Western blotting was performed following previously reported methods [56]. A total of 100 mg of heart tissue was washed with ice-cold PBS and homogenized in a lysis buffer (CelLyticTM MT Cell Lysis Reagent, Sigma-Aldrich, Saint Louis, MO, USA) with a protease-inhibitor cocktail (PIC). Homogenate was then centrifuged at 12,000 RPM for 20 min at 4 °C. After centrifugation, the supernatant was collected and stored at −80 °C in aliquots until Western blot analysis. The protein concentrations in each sample were quantified by Lowry’s method, and an equal amount (30–40 µg) of protein was separated by using an 8–12% SDS-PAGE electrophoresis gel at 90 V for 45 min. Protein from the gel was transferred to the PVDF membrane at 4 °C using blotting apparatus (Bio-Rad Laboratories, Hercules, CA, USA). The PVDF membrane was then submerged in 5% non-fat milk powder in TBST at room temperature for 1 h. The membrane was then washed with TBS three times, for 5 min each. The membrane was then incubated overnight with primary antibody (1:1000 dilution in TBST) at 4 °C in a mechanical rocker. Then, the membrane was washed with TBS three times, for 5 min each, and incubated with HRP-conjugated secondary antibody (1:5000 dilution in TBST) at room temperature for 1 h in a mechanical rocker. After washing with TBS, the membrane was submerged in chemiluminescence ECL solution (Merck Millipore, Burlington, MA, USA), the protein bands were visualized using chemi-doc apparatus (Fujifilm LAS-3000, GE Healthcare), and densitometric analysis was performed using ImageJ software (version 1.4.3.67) (NIH, Bethesda, MD, USA)

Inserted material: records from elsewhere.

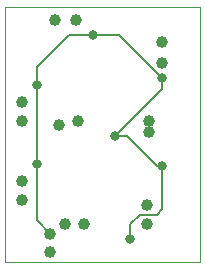
<source format=gbl>
G75*
%MOIN*%
%OFA0B0*%
%FSLAX24Y24*%
%IPPOS*%
%LPD*%
%AMOC8*
5,1,8,0,0,1.08239X$1,22.5*
%
%ADD10C,0.0000*%
%ADD11C,0.0397*%
%ADD12C,0.0060*%
%ADD13C,0.0317*%
D10*
X002392Y002517D02*
X002392Y011017D01*
X008892Y011017D01*
X008892Y002517D01*
X002392Y002517D01*
D11*
X003892Y002829D03*
X003892Y003454D03*
X004392Y003767D03*
X005017Y003767D03*
X002954Y004579D03*
X002954Y005204D03*
X004204Y007079D03*
X004829Y007204D03*
X002954Y007204D03*
X002954Y007829D03*
X004079Y010579D03*
X004767Y010579D03*
X007642Y009829D03*
X007642Y009142D03*
X007204Y007204D03*
X007204Y006829D03*
X007142Y004392D03*
X007142Y003767D03*
D12*
X006892Y004079D02*
X007454Y004079D01*
X007642Y004267D01*
X007642Y005704D01*
X007454Y005704D01*
X006454Y006704D01*
X006079Y006704D01*
X007642Y008267D01*
X007642Y008642D01*
X006204Y010079D01*
X005329Y010079D01*
X004517Y010079D01*
X003454Y009017D01*
X003454Y008392D01*
X003454Y005767D01*
X003454Y003892D01*
X003892Y003454D01*
X006579Y003267D02*
X006579Y003767D01*
X006892Y004079D01*
D13*
X006579Y003267D03*
X007642Y005704D03*
X006079Y006704D03*
X007642Y008642D03*
X005329Y010079D03*
X003454Y008392D03*
X003454Y005767D03*
M02*

</source>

The antibodies used in the present study and their manufacturer details are as follows: AKT (SC-5298, Santa Cruz Biotechnology, Santa Cruz, CA, USA), p-AKT (#9275s, Cell Signaling, Baltimore, MD, USA), AMPK (SC-19128, Santa Cruz Biotechnology, Santa Cruz, CA, USA), ANP (SC-20158, Santa Cruz Biotechnology, Santa Cruz, CA, USA), Bad (SC-8044, Santa Cruz Biotechnology, Santa Cruz, CA, USA), Bcl2 (SC-7382, Santa Cruz Biotechnology, Santa Cruz, CA, USA), Bcl-xl (SC-8392, Santa Cruz Biotechnology, Santa Cruz, CA, USA), BNP (SC-18818, Santa Cruz Biotechnology, Santa Cruz, CA, USA), Calcineurin (610259, BD Biosciences, San Jose, CA, USA), COL1A1 (SC-28657, Santa Cruz Biotechnology, Santa Cruz, CA, USA), COL3A1 (SC-271249, Santa Cruz Biotechnology, Santa Cruz, CA, USA), CTGF (SC-14939, Santa Cruz Biotechnology, Santa Cruz, CA, USA), FOXO3α (#2497, Cell Signaling, Baltimore, MD, USA), GAPDH (SC-25778, Santa Cruz Biotechnology, Santa Cruz, CA, USA), GATA4 (SC-25310, Santa Cruz Biotechnology, Santa Cruz, CA, USA), IGF1 (SC-9013, Santa Cruz Biotechnology, Santa Cruz, CA, USA), IGF1R (ab39675, Abcam, Cambridge, UK), NFATC3 (SC-1152, Santa Cruz Biotechnology, Santa Cruz, CA, USA), PGC-1α (SC-13067, Santa Cruz Biotechnology, Santa Cruz, CA, USA), PI3K (SC-423, Santa Cruz Biotechnology, Santa Cruz, CA, USA), p-PI3K (SC-12929, Santa Cruz Biotechnology, Santa Cruz, CA, USA), SIRT1 (SC-15404, Santa Cruz Biotechnology, Santa Cruz, CA, USA), and uPA (SC-14019, Santa Cruz Biotechnology, Santa Cruz, CA, USA). The dilution factor for all primary antibodies was 1:1000, and the dilution factor for all secondary antibodies was 1:5000.

4.7. Statistical Analysis

All the experiments were performed thrice. The presented data are the mean ± SD. One-way ANOVA with Tukey’s multiple comparisons test was used to compare the statistical difference between the treatment groups. SPSS 16 software (SPSS, Chicago, IL, USA) was used for statistical analysis.